Continuing my return foray into Dibdin's Aurelio Zen series, I picked up
Vendetta, the second novel. This novel brings in another theme which will return sporadically through the series, the conflict between justice and politics. Zen is brought in to investigate a murder case that seems open and shut. But the alleged perpetrator would be politically embarrassing, so Zen is sent to "investigate" and find someone else to scapegoat.
Of course he finds that in fact someone else committed the crime, and that person is arrested, but, ironically, his success is just seen as further proof of his ability to manufacture a perfect scapegoat. On the other hand, in a sort of double irony, justice
is served in the end, because the guilty person is actually arrested and given a show trial, even if it's for all the wrong reasons. It reminded me a bit of
A Long Finish, in which Zen actually arrests the wrong person (unknowingly), but reflects to himself that it doesn't matter because the suspect's family will get him off anyhow, while the actual villain of that piece ends of dying of rabies.
I've been slowly making my way through Agnon's
In the Heart of Ocean (
Bil'vav yamim), and I'm not quite sure what to make of it yet. The story is about a group of Polish Jews who make
aliyah in the late 19th century. There are originally 9 men and their wives, and they take on a tenth man, Hananiya, to make a
minyan. Hananiya gets left behind at one of the ports, but it seems that he flies on ahead riding on a big kerchief. Which is exactly the sort of thing that makes the story so interesting -- it's a sort of magic realism from before there was such a category, and filtered through a Jewish perspective.
Agnon tells us the whole story through the eyes and the language of his characters. When they have a discussion about the ways in which Satan tried to stop them from making
aliyah, Satan's presence is taken as a given; he even talks to some of the characters. It's hard to tell if this is supposed to be taken literally or symbolically, and I think that in the end it doesn't matter so much. These characters live their lives surrounded by symbols, and they think symbolically. (Eretz Israel symbolizes hope and a new beginning, the sea symbolizes difficulty, and so on).

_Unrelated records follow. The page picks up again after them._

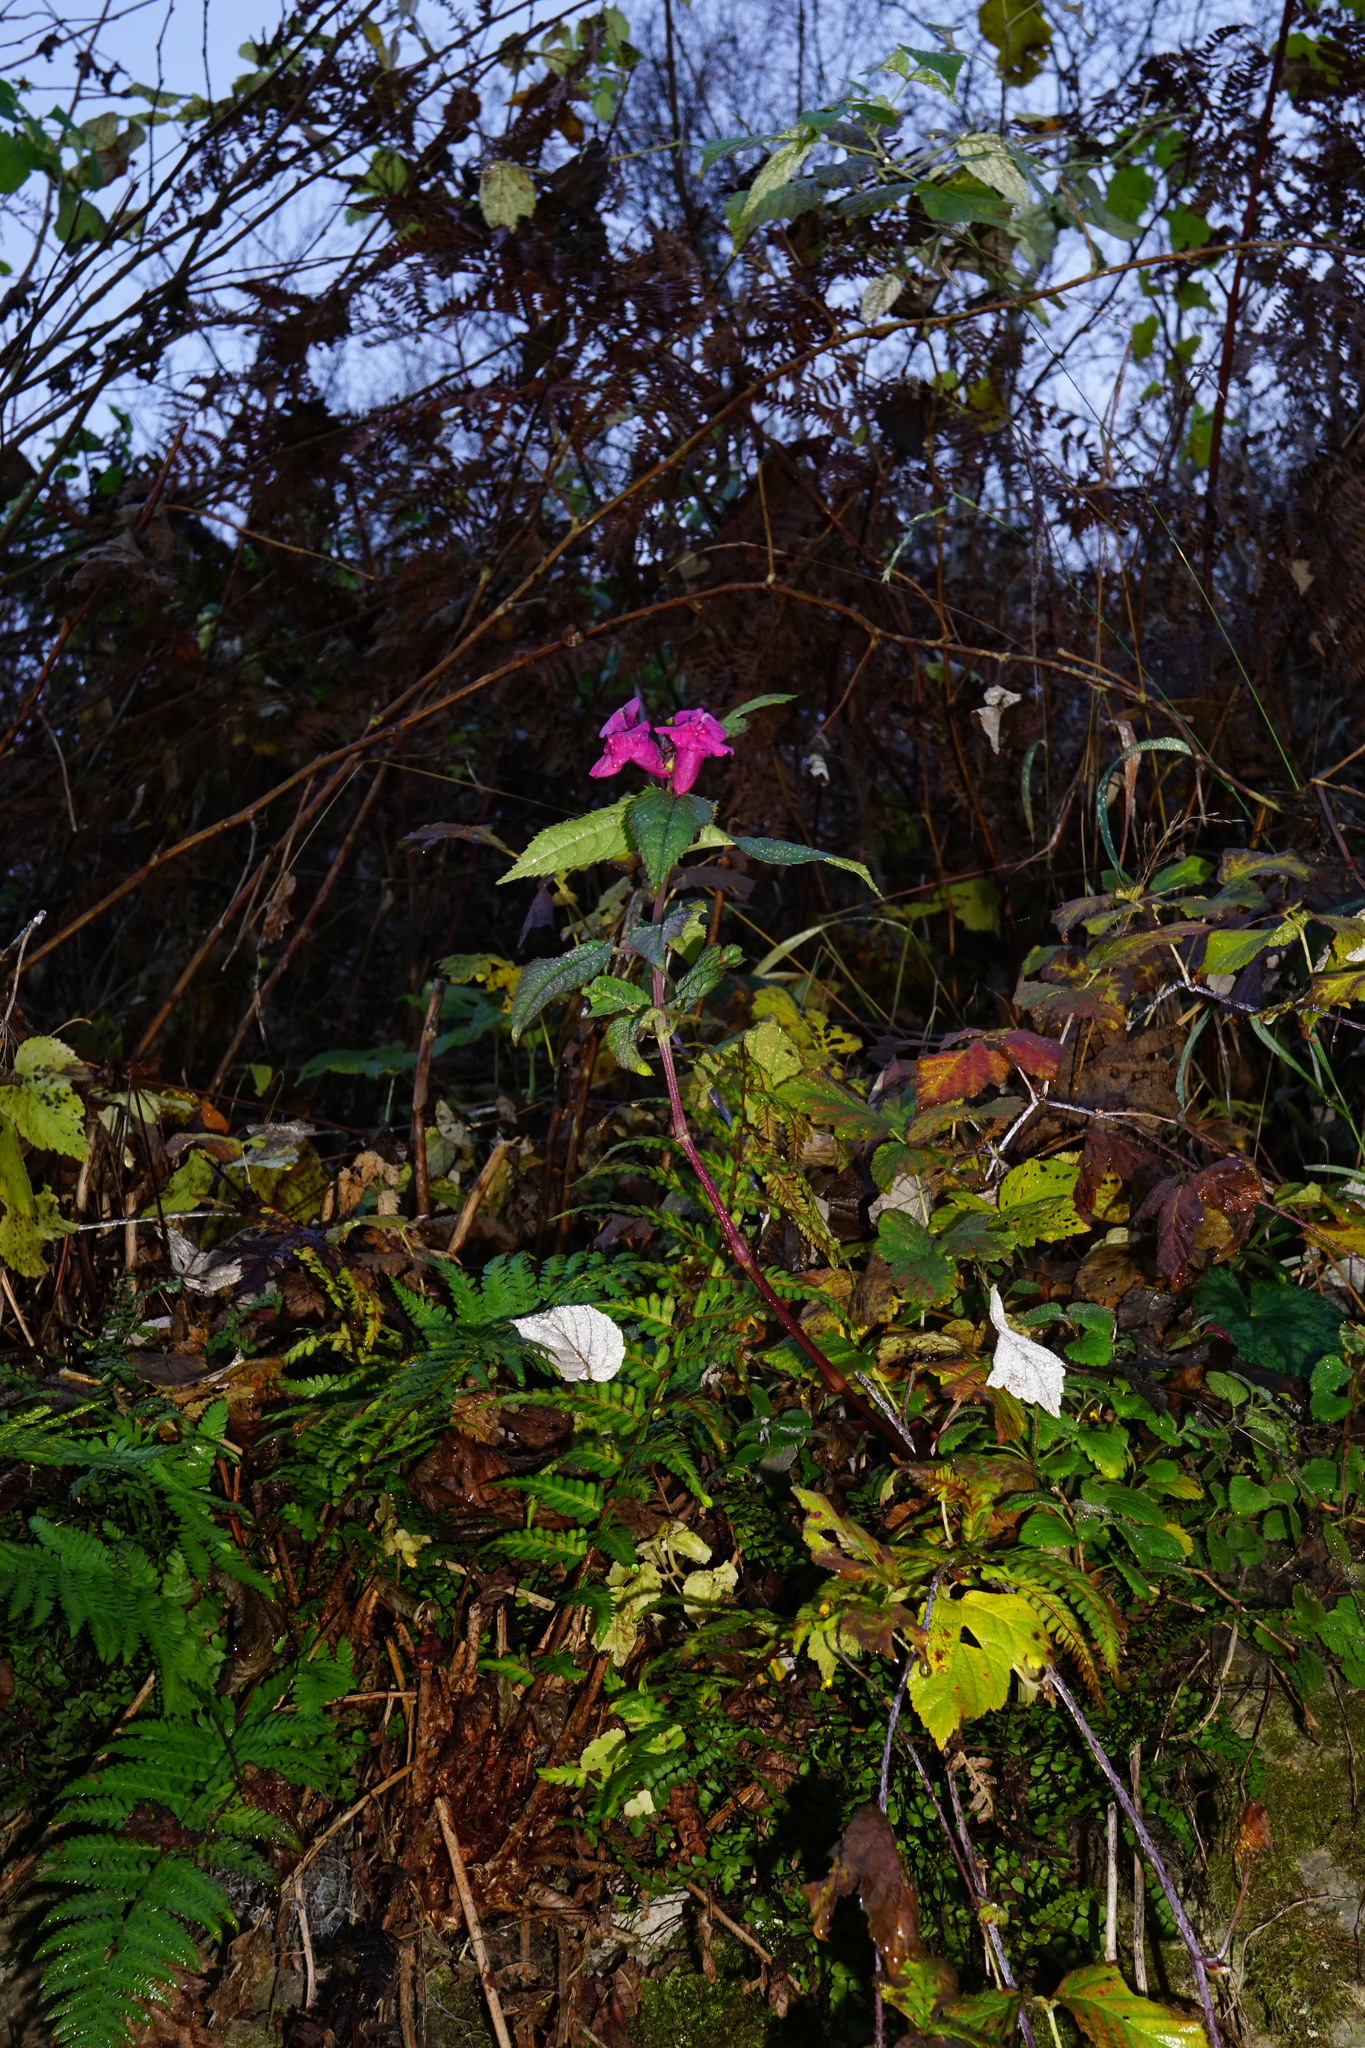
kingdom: Plantae
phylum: Tracheophyta
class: Magnoliopsida
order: Ericales
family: Balsaminaceae
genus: Impatiens
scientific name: Impatiens glandulifera
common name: Himalayan balsam
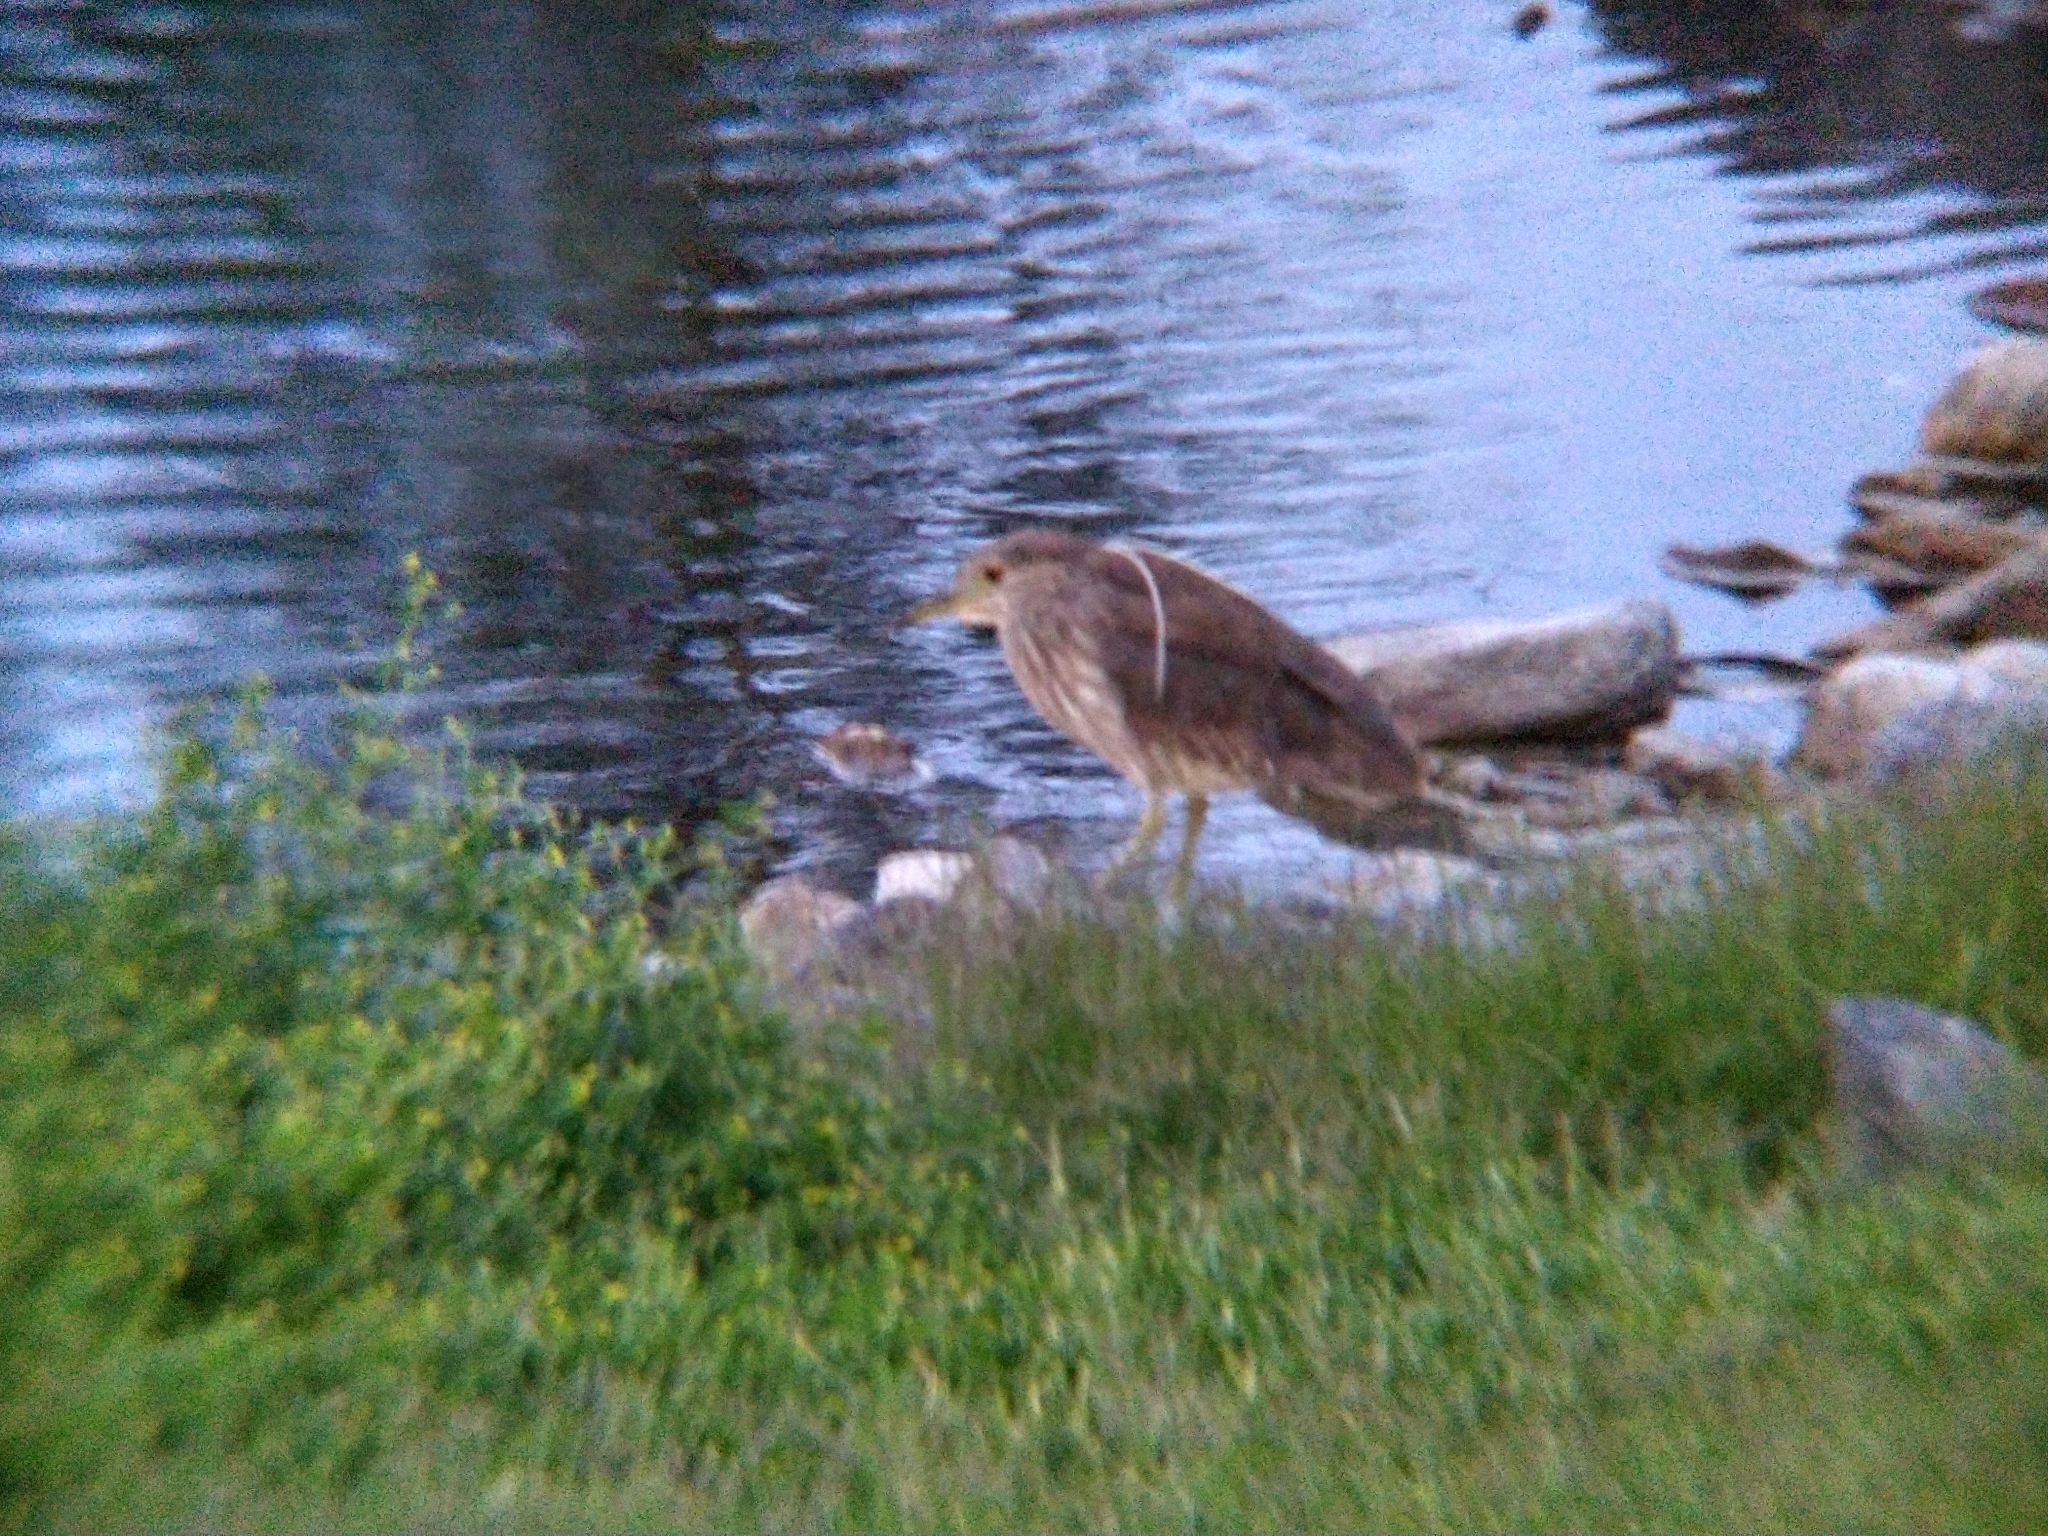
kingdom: Animalia
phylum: Chordata
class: Aves
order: Pelecaniformes
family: Ardeidae
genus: Nycticorax
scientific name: Nycticorax nycticorax
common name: Black-crowned night heron
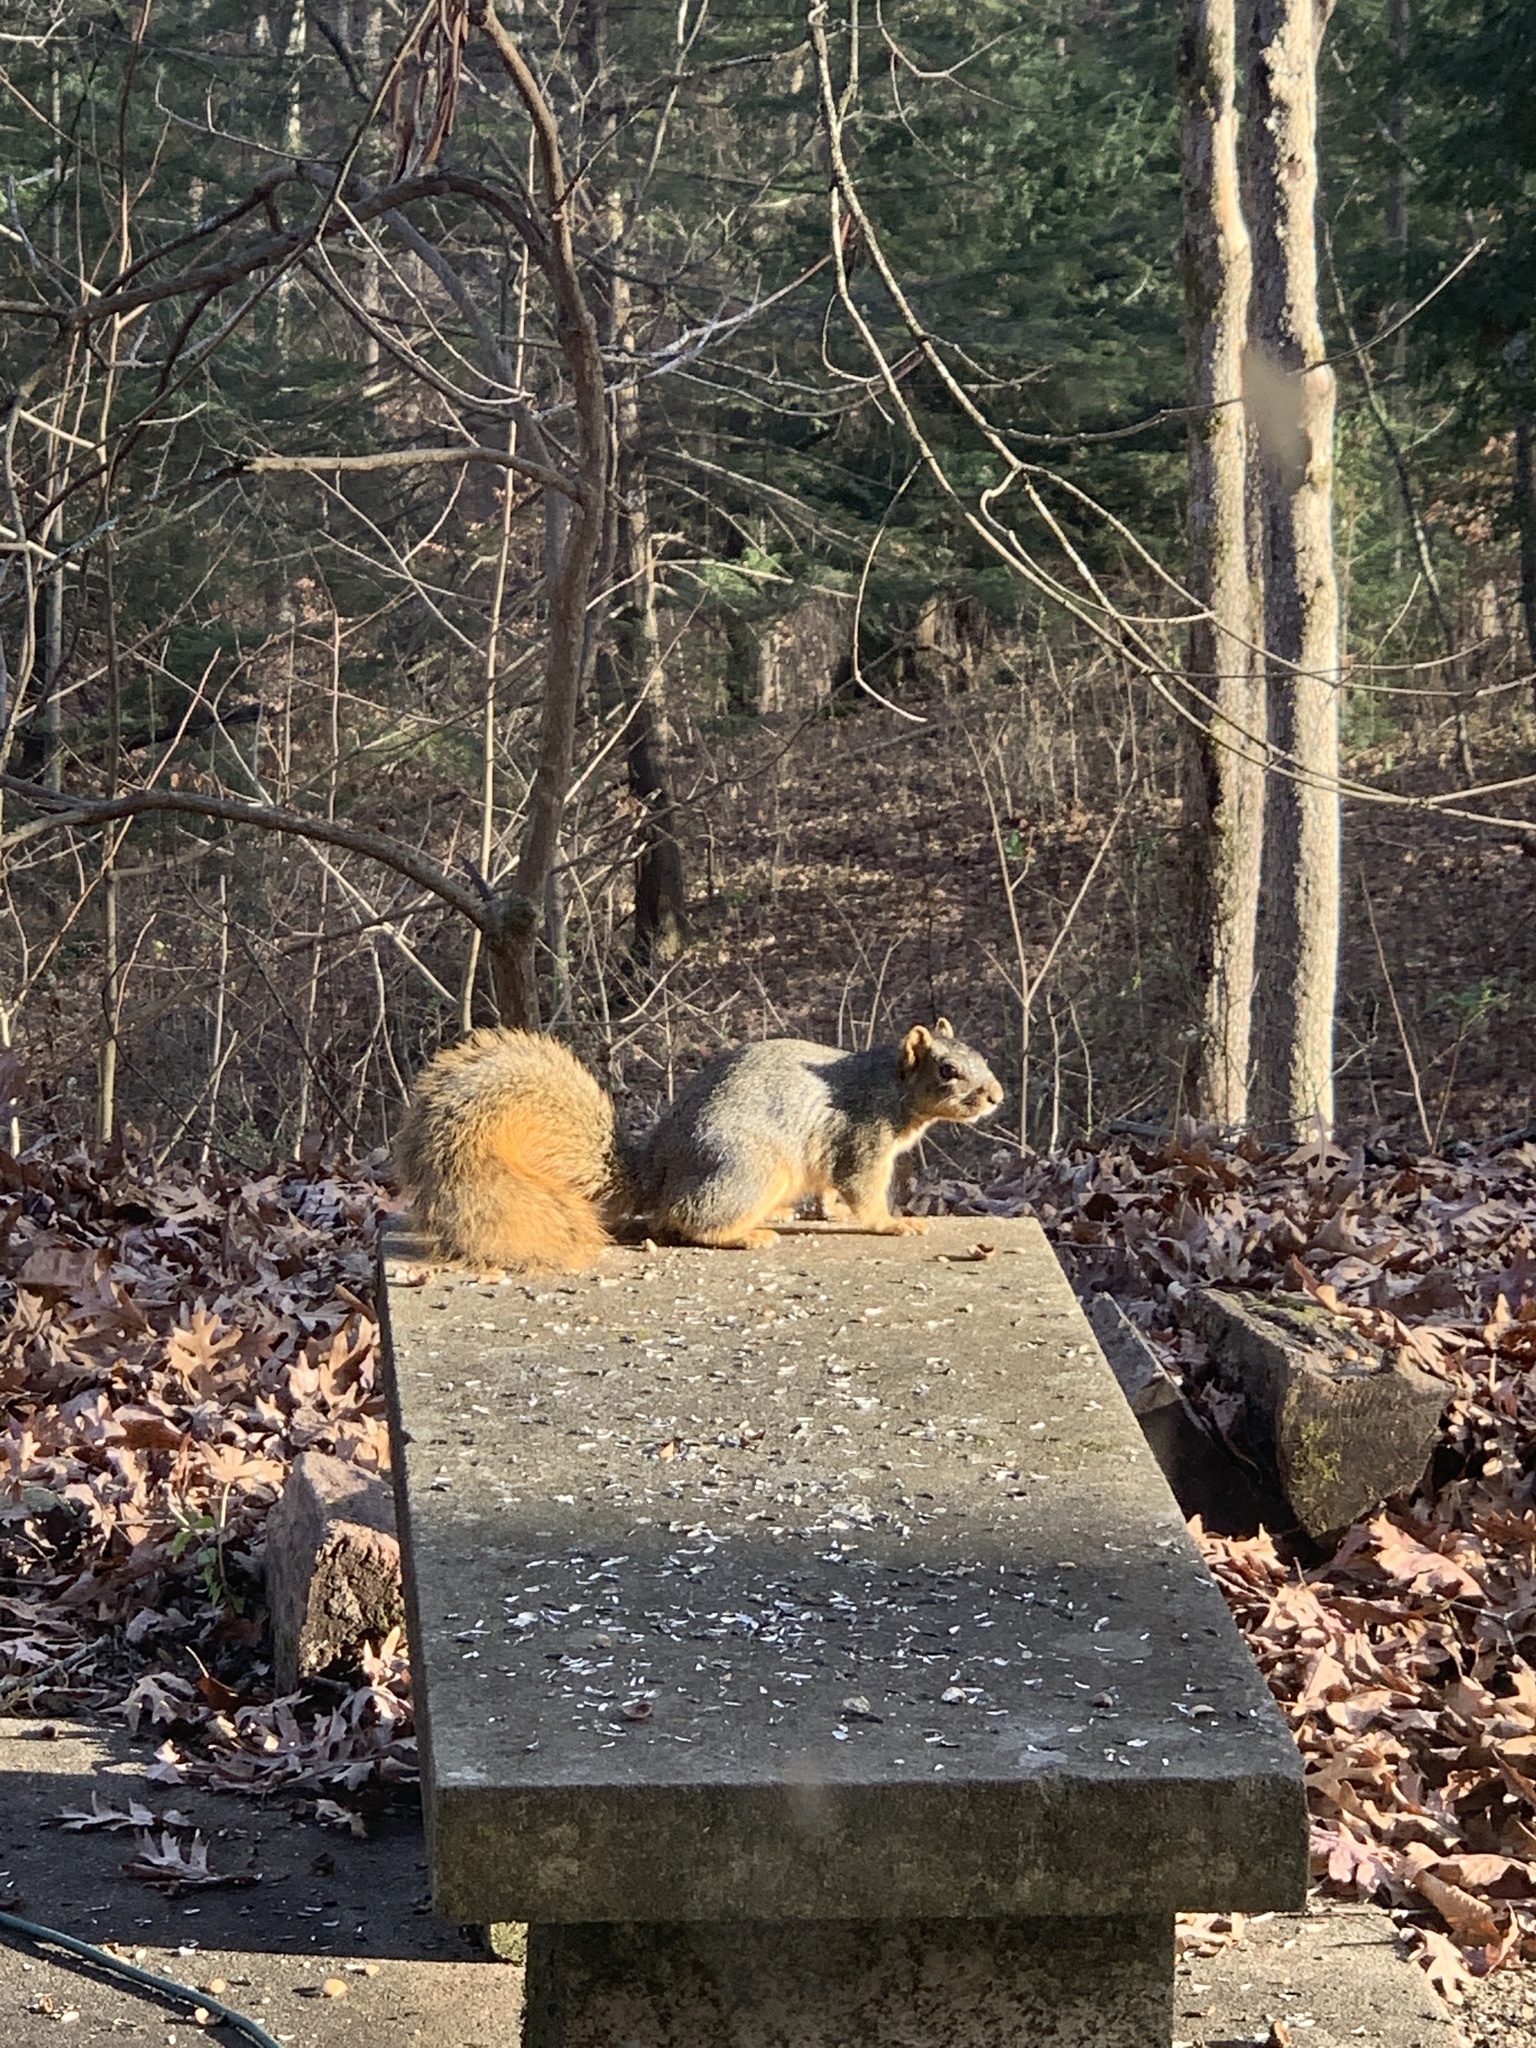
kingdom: Animalia
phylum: Chordata
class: Mammalia
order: Rodentia
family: Sciuridae
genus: Sciurus
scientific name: Sciurus niger
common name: Fox squirrel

Agnon's Hebrew usage is worth noting. In keeping with these characters, he throws in a lot of Aramaicisms. (Of course, the actual characters would not have been speaking Hebrew, but the Hebrew they speak is so foreign from actual spoken Hebrew in many ways that it creates a distancing effect.) When they do actually speak Hebrew -- it's the only common language they have when they meet some Sephardic Jews in Turkey -- they call it The Holy Tongue instead of Hebrew. Again, it's a distancing effect, reminding us of the mindset of these people, for whom every word of the Bible is holy.
I also read
Water for Elephants, by Sara Gruen, and I thought it was okay, but really literature lite. The setting, a circus in the 1930s, was interesting, and managed to pull me along about halfway through the book, but after that the flat characters pretty much palled on me.